13. yüzyılın sonlarında, şu anda Fransa ve Belçika arasındaki sınır bölgesinde, Sistersiyen rahipler tarafından geliştirilen bir sayı sistemi vardı. Bir bulmaca gibi olan bu sayıları ve sayı sistemini kimse bilmiyordu – ta ki 20 yıl önce David A. King adlı bilim insanı, bu sistemi keşfedene kadar…

King’in yazdığı Keşişlerin Şifreleri adlı kitap, hem Orta çağ Çalışmaları hem de Matematik Tarihi uzmanlarının çoğunun bilmediği, Orta Çağ’dan dikkate değer bu sayı sisteminin ilk tarihini içermektedir.

Sistersiyen rahipleri tarafından (kuşkusuz sadece birkaçı tarafından; ama yine de tüm Avrupa’da) bundan sonra en az iki yüzyıl boyunca, iyi bilinen Roma rakamlarına ve daha az bilinen yeni Hindu-Arap rakamlarına bir alternatif olarak kullanıldı (Avrupa’ya girişi beş yüzyıl sürdü). Rahipler, listelerde bulunan el yazmaları sayfalarını ve öğeleri numaralandırmak, tarihlerdeki yıl sayılarını temsil etmek ve müzik notalarını numaralandırmak için kullandılar. Bu sayı sistemi, aynı zamanda manastırların yazıhanelerinin dışında da kullanıldı, çünkü; Picardy’de yapılmış olağanüstü bir orta çağ astronomik aletinde (bir usturlap, yani birinin elinde tutabileceği iki boyutlu bir evren modeli) üzerinde kullanıldığını görüyoruz. 15. yüzyıldan 18. yüzyıla kadar Flanders’da şarap ölçerler, bu gösterimi, şarap fıçılarındaki hacimleri ve ölçüm çubuklarının ölçeklerindeki bölmeleri işaretlemek için kullandılar.
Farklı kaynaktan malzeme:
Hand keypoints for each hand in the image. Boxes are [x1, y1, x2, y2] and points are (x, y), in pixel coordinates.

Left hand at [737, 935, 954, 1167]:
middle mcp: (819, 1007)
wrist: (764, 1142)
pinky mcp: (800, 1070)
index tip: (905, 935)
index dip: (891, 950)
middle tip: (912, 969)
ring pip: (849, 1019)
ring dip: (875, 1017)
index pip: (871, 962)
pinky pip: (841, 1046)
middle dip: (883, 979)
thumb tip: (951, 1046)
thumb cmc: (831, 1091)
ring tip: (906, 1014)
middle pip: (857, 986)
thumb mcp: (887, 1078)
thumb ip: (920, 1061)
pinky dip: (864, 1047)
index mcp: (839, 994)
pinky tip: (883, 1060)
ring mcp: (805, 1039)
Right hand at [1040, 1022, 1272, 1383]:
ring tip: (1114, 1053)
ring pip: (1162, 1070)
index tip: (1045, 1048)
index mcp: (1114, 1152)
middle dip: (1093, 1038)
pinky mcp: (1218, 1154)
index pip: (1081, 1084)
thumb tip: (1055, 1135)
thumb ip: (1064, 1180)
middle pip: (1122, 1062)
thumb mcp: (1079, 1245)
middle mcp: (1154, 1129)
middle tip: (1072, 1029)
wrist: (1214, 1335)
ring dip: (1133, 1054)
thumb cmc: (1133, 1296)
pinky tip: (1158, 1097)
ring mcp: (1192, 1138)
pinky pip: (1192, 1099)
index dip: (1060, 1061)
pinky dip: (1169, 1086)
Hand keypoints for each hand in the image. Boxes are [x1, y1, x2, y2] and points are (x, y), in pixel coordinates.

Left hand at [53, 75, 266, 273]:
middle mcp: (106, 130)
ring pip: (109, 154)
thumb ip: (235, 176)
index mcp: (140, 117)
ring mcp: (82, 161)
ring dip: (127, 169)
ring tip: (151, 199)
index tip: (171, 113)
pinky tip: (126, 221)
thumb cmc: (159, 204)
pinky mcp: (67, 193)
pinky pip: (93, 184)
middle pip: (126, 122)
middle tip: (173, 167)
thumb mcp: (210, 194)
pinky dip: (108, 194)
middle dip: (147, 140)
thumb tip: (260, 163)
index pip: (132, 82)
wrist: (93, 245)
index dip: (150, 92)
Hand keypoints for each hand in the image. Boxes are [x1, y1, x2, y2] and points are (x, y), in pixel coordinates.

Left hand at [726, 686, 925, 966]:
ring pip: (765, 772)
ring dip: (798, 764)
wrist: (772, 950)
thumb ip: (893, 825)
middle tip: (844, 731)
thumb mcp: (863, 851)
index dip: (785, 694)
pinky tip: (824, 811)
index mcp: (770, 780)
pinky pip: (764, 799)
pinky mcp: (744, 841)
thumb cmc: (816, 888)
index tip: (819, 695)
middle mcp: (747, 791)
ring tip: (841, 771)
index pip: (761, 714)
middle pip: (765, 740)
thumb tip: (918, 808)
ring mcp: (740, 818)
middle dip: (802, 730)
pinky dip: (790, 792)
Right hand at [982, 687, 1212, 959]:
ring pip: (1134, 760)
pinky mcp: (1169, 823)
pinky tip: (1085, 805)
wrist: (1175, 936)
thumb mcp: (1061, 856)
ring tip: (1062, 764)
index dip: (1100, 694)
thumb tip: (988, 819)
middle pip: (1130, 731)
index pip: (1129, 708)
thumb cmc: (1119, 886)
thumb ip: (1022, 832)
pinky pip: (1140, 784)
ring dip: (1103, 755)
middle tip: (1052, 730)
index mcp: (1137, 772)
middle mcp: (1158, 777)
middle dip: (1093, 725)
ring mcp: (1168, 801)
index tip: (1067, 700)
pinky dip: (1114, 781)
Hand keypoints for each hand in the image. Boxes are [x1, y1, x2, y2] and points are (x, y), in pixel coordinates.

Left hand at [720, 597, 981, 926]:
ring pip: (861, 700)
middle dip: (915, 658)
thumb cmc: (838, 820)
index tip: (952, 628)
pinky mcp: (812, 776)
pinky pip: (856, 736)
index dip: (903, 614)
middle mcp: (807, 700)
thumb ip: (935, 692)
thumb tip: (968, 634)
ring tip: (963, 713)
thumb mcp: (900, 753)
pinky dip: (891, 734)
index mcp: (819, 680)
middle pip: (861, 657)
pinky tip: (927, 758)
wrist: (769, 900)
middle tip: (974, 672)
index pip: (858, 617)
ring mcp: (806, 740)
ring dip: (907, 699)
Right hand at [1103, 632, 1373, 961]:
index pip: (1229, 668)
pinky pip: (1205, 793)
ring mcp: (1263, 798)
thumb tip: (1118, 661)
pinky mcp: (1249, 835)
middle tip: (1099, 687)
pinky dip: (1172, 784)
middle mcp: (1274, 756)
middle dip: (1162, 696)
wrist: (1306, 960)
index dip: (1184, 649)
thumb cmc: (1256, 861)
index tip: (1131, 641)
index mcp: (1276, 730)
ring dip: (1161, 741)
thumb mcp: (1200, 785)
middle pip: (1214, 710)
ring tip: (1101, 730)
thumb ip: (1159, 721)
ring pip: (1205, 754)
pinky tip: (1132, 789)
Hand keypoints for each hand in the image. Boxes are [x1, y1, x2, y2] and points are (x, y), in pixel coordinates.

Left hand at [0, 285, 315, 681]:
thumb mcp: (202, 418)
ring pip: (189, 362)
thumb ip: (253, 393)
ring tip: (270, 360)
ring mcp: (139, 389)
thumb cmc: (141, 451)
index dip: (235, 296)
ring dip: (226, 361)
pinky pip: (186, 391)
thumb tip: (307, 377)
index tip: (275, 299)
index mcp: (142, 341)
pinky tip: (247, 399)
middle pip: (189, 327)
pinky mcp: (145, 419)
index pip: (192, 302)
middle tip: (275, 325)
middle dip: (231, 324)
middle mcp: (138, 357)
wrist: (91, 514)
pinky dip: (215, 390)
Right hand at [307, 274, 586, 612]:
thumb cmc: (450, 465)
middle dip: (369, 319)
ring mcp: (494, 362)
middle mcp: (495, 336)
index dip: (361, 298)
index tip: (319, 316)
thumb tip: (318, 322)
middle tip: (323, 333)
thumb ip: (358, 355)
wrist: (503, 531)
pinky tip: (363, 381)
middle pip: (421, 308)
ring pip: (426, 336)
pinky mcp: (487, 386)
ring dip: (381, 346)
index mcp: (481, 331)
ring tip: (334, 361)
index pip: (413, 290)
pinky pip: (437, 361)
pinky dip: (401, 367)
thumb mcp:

Sistersiyen sayı sisteminden bazı sayılar
Kaynak: The Ciphers of the Monks

 

Bu Sayı Sistemi Nasıldır? Nasıl İşler?

Basamaklar; birler, onlar, yüzler ve binler basamağı için dikey bir gövdeye dokuz ek içerir. Bunlar, daha sonra 9999’a kadar herhangi bir sayıyı temsil eden bir şifre oluşturmak için tek bir gövde üzerinde birleştirilir.

Sayı sisteminin basamakları. Kaynak: Bill’s Security

 

Agora Bilim Pazarı

Şekilde siyah olan çizgi sürekli vardır; bir gövde gibi düşünülebilir. Mavi çizgi ise, istenilen sayıyı yazmak için olası yerlerini gösterir. 1z, 10y, 100x ve 1000w basamak değeridir. Şu anda okuduğunuz yazının kimlik numarası olan 9535 ya da Charles Darwin’in doğum yılı 1809 ya da matematiğin babası olarak bilinen Leonard Euler’in doğum yılı 1707 ya da James Clerk Maxwell’in doğum yılı 1831 gibi sayıları Sistersiyen sayı sistemine göre yazacak olursak:

Verdiğimiz örneklerin Sistersiyen sayı sistemine göre yazılışı

 

Böylelikle 0’dan 9999’a kadar olan sayıları yazabiliyoruz.

Sayı sistemine ek olarak, biraz da Sistersiyenlerden bahsedecek olursak: Sistersiyen, yani Fransızcadaki “Cistercian” terimi, Fransa’nın doğusunda Dijon yakınlarındaki Cîteaux köyünün Latince adı olan Cistercium‘dan türemiştir. Sistersiyen yaşamın asıl amacı, kendi kendine yetmek ve üretmektir.

Sistersiyenler, orta çağ Avrupa’sında kültür ve teknolojiye de büyük katkılarda bulundu: Sistersiyen mimarisi, orta çağ mimarisinin en güzel tarzlarından biri olarak kabul edilir. Günümüzde Sistersiyen geleneğini devam ettiren manastırlar bulunmakta olup dünya çapında ürettikleri yüksek kaliteli ürünlerle tanınmaktadırlar. Özellikle ürettikleri bira hâlâ üst kalitededir.

Sistersiyenler, ürettiklerini sadece kendileri için yapmışlardır; çünkü ticari kazanç, hiçbir zaman Sistersiyen hayatının bir hedefi olmamıştır. Onlar, çalışmayı ve üretmeyi Tanrı’ya ulaşılacak bir yol olarak görmektedirler.